# Document text

*****

1. solve the following equation for -Pi<0<Pi
sin4theta = cos 2theta

I tried sin(2theta+2theta) but still

Thx
2. I reckon this'll work; I'll be using x instead of theta as it's more concise.

sin(4x)=cos(2x)
expand LHS using sin double angle formula
2sin(2x)cos(2x)=cos(2x)
divide both sides by cos(2x)
2sin(2x)=1
divide by two
sin(2x)=1/2

can you take it from here? (hint: I think there are four solutions in the range...)

Note: I think this is right, but haven't done this for a while now...
If it is wrong the error will be from dividing by cos(2x) - do reply and let me know if this is or isn't valid.

Hope this helps!
3. (Original post by alan.accordion)
I reckon this'll work; I'll be using x instead of theta as it's more concise.

sin(4x)=cos(2x)
expand LHS using sin double angle formula
2sin(2x)cos(2x)=cos(2x)
divide both sides by cos(2x)
2sin(2x)=1
divide by two
sin(2x)=1/2

can you take it from here? (hint: I think there are four solutions in the range...)

Note: I think this is right, but haven't done this for a while now...

*****

(Layout coordinate data)
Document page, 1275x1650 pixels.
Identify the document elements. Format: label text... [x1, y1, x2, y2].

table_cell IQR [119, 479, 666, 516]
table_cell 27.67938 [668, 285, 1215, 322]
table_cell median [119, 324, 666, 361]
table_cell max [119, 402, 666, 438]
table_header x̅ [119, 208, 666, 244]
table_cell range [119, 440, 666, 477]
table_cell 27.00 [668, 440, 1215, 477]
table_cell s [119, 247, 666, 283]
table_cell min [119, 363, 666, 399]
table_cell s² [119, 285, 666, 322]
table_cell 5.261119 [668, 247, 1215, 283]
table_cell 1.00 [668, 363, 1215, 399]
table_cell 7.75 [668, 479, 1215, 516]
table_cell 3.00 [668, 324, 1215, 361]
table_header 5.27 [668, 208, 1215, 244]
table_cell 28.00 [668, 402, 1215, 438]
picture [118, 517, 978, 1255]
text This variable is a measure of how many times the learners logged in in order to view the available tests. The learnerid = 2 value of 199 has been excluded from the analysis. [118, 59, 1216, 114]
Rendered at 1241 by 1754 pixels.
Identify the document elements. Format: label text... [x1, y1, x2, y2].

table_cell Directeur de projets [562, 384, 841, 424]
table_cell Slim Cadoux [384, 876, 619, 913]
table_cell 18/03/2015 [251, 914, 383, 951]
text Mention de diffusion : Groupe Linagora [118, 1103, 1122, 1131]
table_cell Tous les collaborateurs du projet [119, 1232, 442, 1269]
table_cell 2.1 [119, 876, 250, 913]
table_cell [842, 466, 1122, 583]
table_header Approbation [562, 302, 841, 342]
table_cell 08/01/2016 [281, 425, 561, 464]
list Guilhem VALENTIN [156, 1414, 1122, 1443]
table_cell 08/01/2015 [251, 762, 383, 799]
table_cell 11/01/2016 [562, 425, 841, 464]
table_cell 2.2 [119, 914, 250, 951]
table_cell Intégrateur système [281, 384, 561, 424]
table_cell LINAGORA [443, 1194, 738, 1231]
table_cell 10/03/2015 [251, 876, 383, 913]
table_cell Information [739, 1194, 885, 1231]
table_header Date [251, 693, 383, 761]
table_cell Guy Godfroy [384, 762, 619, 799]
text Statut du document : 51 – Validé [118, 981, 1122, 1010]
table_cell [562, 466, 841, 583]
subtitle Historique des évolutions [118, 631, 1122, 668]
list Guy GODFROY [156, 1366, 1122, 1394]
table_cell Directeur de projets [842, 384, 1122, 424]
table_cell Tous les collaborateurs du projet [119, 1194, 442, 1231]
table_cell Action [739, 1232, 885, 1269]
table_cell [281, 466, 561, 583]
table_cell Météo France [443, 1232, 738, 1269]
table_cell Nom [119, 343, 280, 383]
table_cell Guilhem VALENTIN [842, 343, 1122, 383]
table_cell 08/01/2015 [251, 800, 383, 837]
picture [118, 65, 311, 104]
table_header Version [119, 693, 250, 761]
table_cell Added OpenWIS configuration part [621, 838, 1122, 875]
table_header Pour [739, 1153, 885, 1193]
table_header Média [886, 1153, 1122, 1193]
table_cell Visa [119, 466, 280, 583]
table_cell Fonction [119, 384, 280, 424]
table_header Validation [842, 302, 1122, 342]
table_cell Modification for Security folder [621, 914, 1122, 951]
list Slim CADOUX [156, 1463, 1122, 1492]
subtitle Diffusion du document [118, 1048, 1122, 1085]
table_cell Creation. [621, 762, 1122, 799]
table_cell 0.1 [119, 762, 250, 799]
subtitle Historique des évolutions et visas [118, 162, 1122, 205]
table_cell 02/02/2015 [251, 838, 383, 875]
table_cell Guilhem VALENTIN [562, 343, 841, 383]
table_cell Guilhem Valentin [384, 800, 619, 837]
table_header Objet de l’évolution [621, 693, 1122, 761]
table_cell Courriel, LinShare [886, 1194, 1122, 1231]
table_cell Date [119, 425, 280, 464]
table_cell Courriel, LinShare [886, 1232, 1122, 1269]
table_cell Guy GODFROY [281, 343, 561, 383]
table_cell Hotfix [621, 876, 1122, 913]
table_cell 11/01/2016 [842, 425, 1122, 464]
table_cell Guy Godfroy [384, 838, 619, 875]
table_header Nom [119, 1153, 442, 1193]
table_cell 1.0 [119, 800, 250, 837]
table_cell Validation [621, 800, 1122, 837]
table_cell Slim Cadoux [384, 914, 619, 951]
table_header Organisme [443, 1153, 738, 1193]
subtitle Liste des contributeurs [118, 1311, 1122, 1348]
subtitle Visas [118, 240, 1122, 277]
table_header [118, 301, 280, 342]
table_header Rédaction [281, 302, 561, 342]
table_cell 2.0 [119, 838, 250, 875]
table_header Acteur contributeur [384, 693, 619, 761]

*****

# Stated task 1
Can you reproduce the trigonometry thread word for word, from "If it is wrong" to "post by alan.accordion)"?
# Stated task 2
Answer these questions from the trigonometry thread:
(a) Which equation does the first post ask to solve?
(b) Which letter does the second post use in place of theta?
(c) According to the second post, which step would cause the error if the method were wrong?

# Task solution 1
If it is wrong the error will be from dividing by cos(2x) - do reply and let me know if this is or isn't valid.

Hope this helps!
3. (Original post by alan.accordion)

# Task solution 2
(a) sin4theta = cos 2theta
(b) x
(c) Dividing by cos(2x)